In most restaurants, all employees, from the toilet attendant to the dishwasher and the maitre d', get a percentage of the pickings determined by the 'service points' they accumulate over the month. This doesn't help the customer because the points system essentially rewards waiters who 'upsell', or talk their guests into buying more expensive dishes or alcoholic beverages. It also doesn't help the restaurant managements because it leads to avoidable heartburn down the line, for no one is happy with what he or she gets at the end of the month. And then there's the eternal question: Shouldn't employers be investing in the happiness of their staff to get the best service out of them, rather than making them pay for their night pick-ups and drops?

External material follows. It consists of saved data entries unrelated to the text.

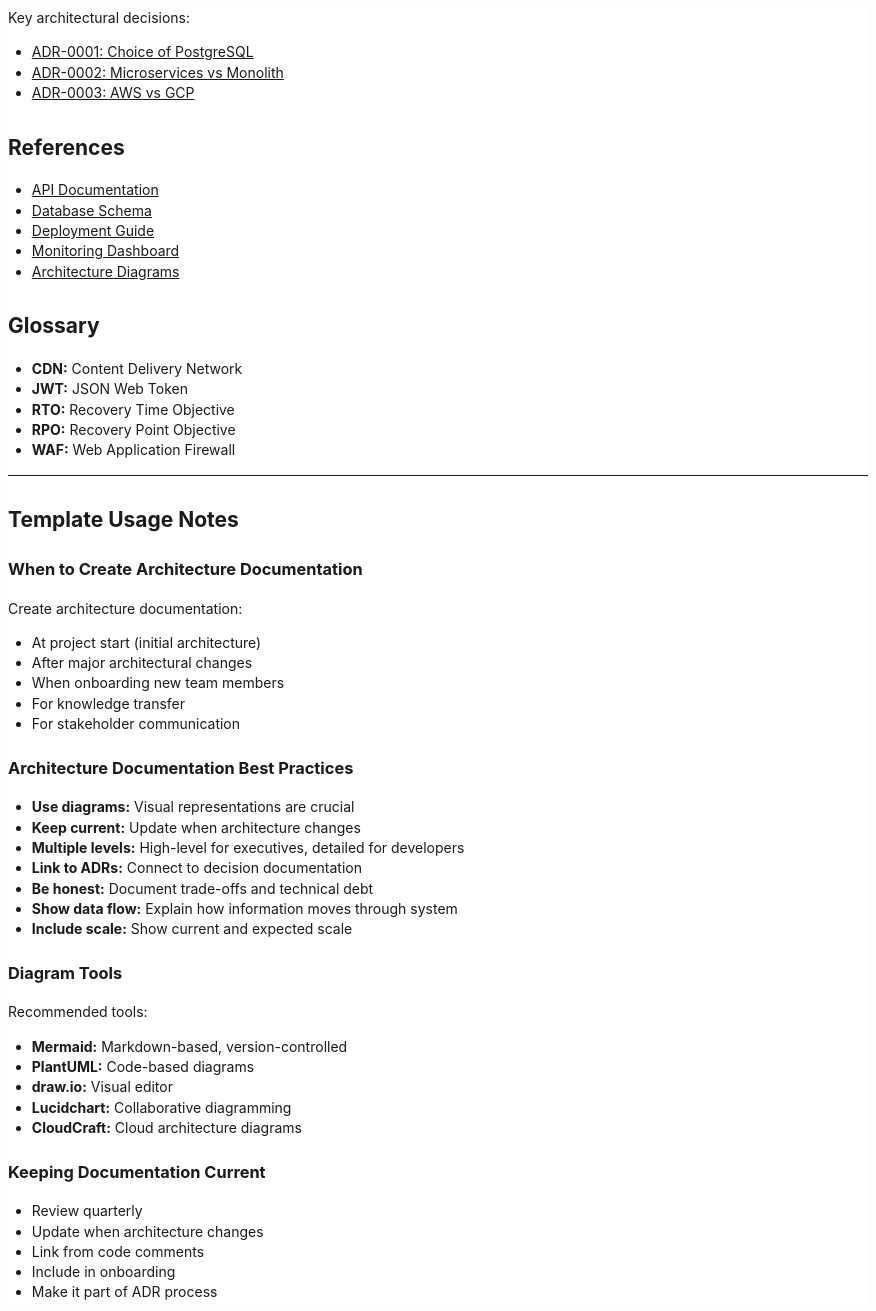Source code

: Key architectural decisions:
- [ADR-0001: Choice of PostgreSQL](../adr/0001-postgresql.md)
- [ADR-0002: Microservices vs Monolith](../adr/0002-microservices.md)
- [ADR-0003: AWS vs GCP](../adr/0003-aws.md)

## References



- [API Documentation](../api/api-overview.md)
- [Database Schema](../database/schema.md)
- [Deployment Guide](../runbooks/deployment.md)
- [Monitoring Dashboard](https://monitoring.example.com)
- [Architecture Diagrams](https://diagrams.example.com)

## Glossary



- **CDN:** Content Delivery Network
- **JWT:** JSON Web Token
- **RTO:** Recovery Time Objective
- **RPO:** Recovery Point Objective
- **WAF:** Web Application Firewall

---

## Template Usage Notes

### When to Create Architecture Documentation

Create architecture documentation:
- At project start (initial architecture)
- After major architectural changes
- When onboarding new team members
- For knowledge transfer
- For stakeholder communication

### Architecture Documentation Best Practices

- **Use diagrams:** Visual representations are crucial
- **Keep current:** Update when architecture changes
- **Multiple levels:** High-level for executives, detailed for developers
- **Link to ADRs:** Connect to decision documentation
- **Be honest:** Document trade-offs and technical debt
- **Show data flow:** Explain how information moves through system
- **Include scale:** Show current and expected scale

### Diagram Tools

Recommended tools:
- **Mermaid:** Markdown-based, version-controlled
- **PlantUML:** Code-based diagrams
- **draw.io:** Visual editor
- **Lucidchart:** Collaborative diagramming
- **CloudCraft:** Cloud architecture diagrams

### Keeping Documentation Current

- Review quarterly
- Update when architecture changes
- Link from code comments
- Include in onboarding
- Make it part of ADR process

Five-star hotels generally don't levy a service charge, though some do it for banquets. It was The Oberoi Group that first initiated this practice, despite union resistance, because, as the chain's corporate chef, Soumya Goswami, puts it, "When you come to a five-star hotel, you expect the best service. How can we charge you for it?"
Restaurant chains backed by major PE funds have taken the middle path of paying each employee a fixed service charge, irrespective of the monthly collection, which the management then keeps entirely for itself. That may save them the hassle of dealing with employee heartburn, but customers have to keep coughing up the 10 per cent service charge. My pitch is that we go back to the days when tipping was discretionary. Only then will restaurants fulfil their statutory obligations, and their staff will go the extra mile to ensure a memorable experience each time we go for one. There's nothing like the prospect of a good tip to motivate restaurant staff to make the customer really feel like a king.